We will be meeting roughly every two weeks on Thursdays from 7:00 to 8:30 PM in Room 6417.

The seminar continued through the Spring of 2015 and the Hott book was completed.

Speaker: ** Jean-Pierre Marquis,
Universite de Montreal
.**

Date and Time: ** Thursday April 3, 2014, 7:00 - 8:00 PM., Room 8405.**

Title:** Homotopy type theory as a foundational framework:
some philosophical remarks
. **

Abstract:** Homotopy type theory, a new field at the crossroad of homotopy theory and type theory, is being vigorously investigated and is being presented as a new candidate for the foundations of mathematics. Too many logicians and philosophers, the latter suggestion seems dubitable, to say the least, if only because homotopy types are understood as being too abstract and complicated to provide a convincing foundational framework. In this talk, I will briefly discuss the various desiderata associated with a foundational framework and try to sketch a view that provides a justification for this new approach. **

Speaker: ** Nathan Bouscal.**

Date and Time: ** Thursday March 6, 2014, 7:00 - 8:30 PM., Room 8405.**

Title:** More of Chapter Six. **

Speaker: ** Nathan Bouscal.**

Date and Time: ** Thursday February 6, 2014, 7:00 - 8:30 PM., Room 8405.**

Title:** The Beginning of Chapter Six. **

Speaker: ** Nathan Bouscal.**

Date and Time: ** Thursday January 9, 2014, 7:00 - 8:30 PM., Room 6417.**

Title:** The Beginning of Chapter Three: Sets and Logic. **

Speaker: ** Louis Thrall.**

Date and Time: ** Thursday December 5, 2013, 7:00 - 8:30 PM., Room 6417.**

Title:** The Univalence Axiom. **

Abstract: In this talk, we will begin by discussing application of functions on paths, and the transport lemma (Lemma 2.3.1 of the book). We will then discuss the notion of homotopies, and equivalences, with a few examples. From their we will be able to define a function which will be called “idtoeqv”. Roughly, this function takes equality of types to equivalence of types. This will allow us to state the univalence axiom. If time permits, we will end with how the various type forming constructions behave in the presence of the higher groupoid structure.

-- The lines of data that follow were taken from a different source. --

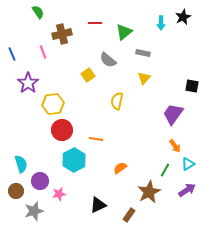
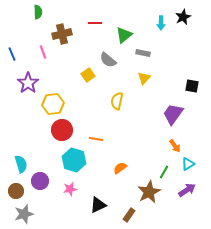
green semicircle: rotated 32 degrees clockwise
green triangle: moved 3 px down
cyan hexagon: rotated 15 degrees counterclockwise
green line: moved 1 px left, 2 px down
pink star: moved 11 px right, 5 px up
gray star: moved 10 px left, 3 px down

Speaker: ** Dustin Mulcahey.**

Date and Time: ** Thursday November 21, 2013, 7:00 - 8:00 PM., Room 6417.**

Title:** An Introduction to Homotopy Theory Part II. **

Speaker: ** Dustin Mulcahey.**

Date and Time: ** Thursday November 7, 2013, 7:00 - 8:30 PM., Room 6417.**

Title:** An Introduction to Homotopy Theory Part I. **

Speaker: ** Perry E. Metzger.**

Date and Time: ** Thursday October 17, 2013, 7:00 - 8:30 PM., Room 6417.**

Title:** An Introduction to Intuitionistic Type Theory. **

Speaker: ** Gershom Bazerman.**

Date and Time: ** Thursday October 3, 2013, 7:00 - 8:30 PM., Room 6417.**

Title:** An Introduction to Intuitionistic Type Theory. **

Abstract:

Homotopy type theory is a new foundation for mathematics based upon type theory and the univalence axiom. This is a topic that unifies the foundations of mathematics, computer science, algebraic topology, and type theory.

This will be the first focused reading of the Homotopy type theory reading group, covering sections 1.1-1.7 of the book. This will serve as an introduction to Intuitionistic Type Theory as developed by Martin-Löf, including notions of decidability and judgmental equality, up through dependent function and pair types (aka Pi and Sigma).

The reading group includes those with type theory background and no homotopy background, with homotopy background but no type theory background, and with no significant background in either but a healthy thirst for knowledge.

Speaker: ** Dustin Mulcahey.**

Date and Time: ** Thursday September 12, 2013, 7:00 - 8:30 PM., Room 8405.**

Title:** A General Introduction to Homotopy Type Theory and Orginizational Meeting. **

Abstract:

The reading group is organized by Dustin Mulcahey. Homotopy type theory is a new foundation for mathematics based upon type theory and the univalence axiom. This is a topic that unifies the foundations of mathematics, computer science, algebraic topology, and type theory.